CoreWeave was originally an Ethereum miner, but it repurposed its GPUs to remotely process AI tasks after the crypto market crashed in 2018. It subsequently expanded its data center count from just three centers at the end of 2022 to 49 centers today, and it supports that infrastructure with more than 250,000 Nvidia (NASDAQ: NVDA) GPUs.
CoreWeave’s AI-optimized servers can handle advanced AI workloads 35 times faster and 80% cheaper than larger cloud infrastructure platforms like Amazon Web Services (AWS) and Microsoft Azure.
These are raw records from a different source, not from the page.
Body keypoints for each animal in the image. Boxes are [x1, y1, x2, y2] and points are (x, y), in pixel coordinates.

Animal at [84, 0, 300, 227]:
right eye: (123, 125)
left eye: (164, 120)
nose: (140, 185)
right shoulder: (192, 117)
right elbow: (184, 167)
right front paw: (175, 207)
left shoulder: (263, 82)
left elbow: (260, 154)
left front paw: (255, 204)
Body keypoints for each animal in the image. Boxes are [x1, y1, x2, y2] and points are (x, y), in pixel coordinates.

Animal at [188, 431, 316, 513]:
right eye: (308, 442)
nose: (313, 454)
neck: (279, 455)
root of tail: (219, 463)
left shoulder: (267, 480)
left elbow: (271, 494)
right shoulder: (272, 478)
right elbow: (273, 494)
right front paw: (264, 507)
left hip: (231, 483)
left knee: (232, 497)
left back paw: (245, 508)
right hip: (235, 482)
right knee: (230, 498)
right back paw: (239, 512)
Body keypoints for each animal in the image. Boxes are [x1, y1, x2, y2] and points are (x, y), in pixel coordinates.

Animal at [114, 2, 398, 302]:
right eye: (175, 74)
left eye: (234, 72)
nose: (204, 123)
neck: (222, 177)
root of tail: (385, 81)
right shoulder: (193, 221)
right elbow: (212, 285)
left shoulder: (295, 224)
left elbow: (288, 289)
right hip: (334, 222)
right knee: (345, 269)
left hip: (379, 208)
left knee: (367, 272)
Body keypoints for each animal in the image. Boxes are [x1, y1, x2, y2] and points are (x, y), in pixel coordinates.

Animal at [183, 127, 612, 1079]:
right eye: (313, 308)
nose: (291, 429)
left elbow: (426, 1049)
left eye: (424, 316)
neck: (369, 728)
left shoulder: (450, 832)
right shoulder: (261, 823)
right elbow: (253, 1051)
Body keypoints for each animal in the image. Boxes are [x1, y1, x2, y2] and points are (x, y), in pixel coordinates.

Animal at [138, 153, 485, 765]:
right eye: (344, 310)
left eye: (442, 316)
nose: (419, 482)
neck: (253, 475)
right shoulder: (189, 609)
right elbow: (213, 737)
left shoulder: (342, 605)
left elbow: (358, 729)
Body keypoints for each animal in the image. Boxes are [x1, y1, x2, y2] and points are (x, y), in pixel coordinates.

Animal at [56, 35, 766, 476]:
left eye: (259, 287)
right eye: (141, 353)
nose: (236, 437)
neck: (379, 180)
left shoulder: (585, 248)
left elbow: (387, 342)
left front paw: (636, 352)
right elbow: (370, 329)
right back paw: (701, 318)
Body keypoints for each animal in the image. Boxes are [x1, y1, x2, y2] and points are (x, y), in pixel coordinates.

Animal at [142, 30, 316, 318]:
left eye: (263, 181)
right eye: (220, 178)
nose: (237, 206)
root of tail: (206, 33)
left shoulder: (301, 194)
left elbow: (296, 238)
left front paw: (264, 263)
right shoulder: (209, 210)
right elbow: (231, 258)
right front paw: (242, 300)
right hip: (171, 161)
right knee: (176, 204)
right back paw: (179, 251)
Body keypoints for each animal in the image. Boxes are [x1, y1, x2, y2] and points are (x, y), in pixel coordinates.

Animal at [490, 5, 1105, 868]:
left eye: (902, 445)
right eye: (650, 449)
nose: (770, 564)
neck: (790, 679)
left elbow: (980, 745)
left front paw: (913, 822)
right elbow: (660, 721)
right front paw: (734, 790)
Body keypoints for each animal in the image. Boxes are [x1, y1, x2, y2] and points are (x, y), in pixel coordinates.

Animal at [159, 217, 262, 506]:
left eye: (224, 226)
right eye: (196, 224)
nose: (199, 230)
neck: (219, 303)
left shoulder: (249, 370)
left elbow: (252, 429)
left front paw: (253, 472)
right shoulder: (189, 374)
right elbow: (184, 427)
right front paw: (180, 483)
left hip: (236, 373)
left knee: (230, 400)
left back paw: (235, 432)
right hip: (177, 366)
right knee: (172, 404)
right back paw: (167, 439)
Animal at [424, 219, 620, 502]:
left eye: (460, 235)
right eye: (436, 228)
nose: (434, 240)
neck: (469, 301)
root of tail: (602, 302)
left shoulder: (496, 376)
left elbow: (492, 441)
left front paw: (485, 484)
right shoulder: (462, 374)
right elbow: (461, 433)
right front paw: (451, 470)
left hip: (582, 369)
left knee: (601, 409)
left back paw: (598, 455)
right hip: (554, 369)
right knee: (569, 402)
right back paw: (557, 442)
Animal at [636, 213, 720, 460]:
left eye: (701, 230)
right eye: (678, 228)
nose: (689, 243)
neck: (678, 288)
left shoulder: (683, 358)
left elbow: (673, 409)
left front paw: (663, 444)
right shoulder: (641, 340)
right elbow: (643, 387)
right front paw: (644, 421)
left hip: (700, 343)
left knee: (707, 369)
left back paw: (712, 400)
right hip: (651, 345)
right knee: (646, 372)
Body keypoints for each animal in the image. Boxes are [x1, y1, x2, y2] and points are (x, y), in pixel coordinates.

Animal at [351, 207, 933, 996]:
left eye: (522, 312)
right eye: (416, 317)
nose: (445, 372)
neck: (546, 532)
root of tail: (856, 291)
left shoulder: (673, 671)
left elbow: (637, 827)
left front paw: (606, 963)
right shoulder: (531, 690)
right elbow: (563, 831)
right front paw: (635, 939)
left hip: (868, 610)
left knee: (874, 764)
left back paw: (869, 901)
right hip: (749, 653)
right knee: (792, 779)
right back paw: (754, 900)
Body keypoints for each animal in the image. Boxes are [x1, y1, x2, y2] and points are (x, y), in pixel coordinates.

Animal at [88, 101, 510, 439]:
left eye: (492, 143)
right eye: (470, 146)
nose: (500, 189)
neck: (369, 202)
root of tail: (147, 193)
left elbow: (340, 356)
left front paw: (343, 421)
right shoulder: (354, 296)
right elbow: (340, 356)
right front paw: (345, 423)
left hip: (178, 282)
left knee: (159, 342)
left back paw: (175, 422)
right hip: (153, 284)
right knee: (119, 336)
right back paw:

Its largest customers include Microsoft, Meta (NASDAQ: META), OpenAI, Anthropic, Nvidia, and the quantitative trading firm Jane Street.
How fast is CoreWeave growing?
CoreWeave’s revenue surged from $16 million in 2022 to $5.1 billion in 2025. Its backlog swelled to $99.4 billion at the end of the first quarter of 2026, and analysts expect its annual revenue to grow at a three-year CAGR of 99% to $40.3 billion in 2028. That’s a jaw-dropping growth rate for a stock that trades at just 3.5 times this year’s sales.
However, CoreWeave’s net loss also widened from $31 million in 2022 to $1.2 billion in 2025, and analysts expect it to nearly double to $2.2 billion by 2028. It also ended its latest quarter with $50.8 billion in total liabilities, giving it a high debt-to-equity ratio of 10.8. When we include that debt in its enterprise value of $86.3 billion, it looks a bit pricier at 6.8 times this year’s sales.
Is CoreWeave’s pullback a buying opportunity?
CoreWeave has plenty of growth potential, but investors aren’t sure it can execute its expansion without breaking the bank. When CoreWeave’s stock hit a record high last summer, investors were expecting the Fed to cut interest rates, making it cheaper for the company to expand.
But today, more analysts expect interest rate hikes in the second half of 2026 if inflation doesn’t cool off. That’s why investors backed away from unprofitable, high-growth companies like CoreWeave. Competition from other neocloud companies and Meta, which recently decided to sell some of its excess cloud computing power, is exacerbating that pressure. However, CoreWeave should become appealing again as interest rates stabilize, it locks in more customers, and economies of scale kick in. So if you’re looking for an AI stock to hold for a few years instead of a few quarters, CoreWeave’s latest pullback could be a golden buying opportunity.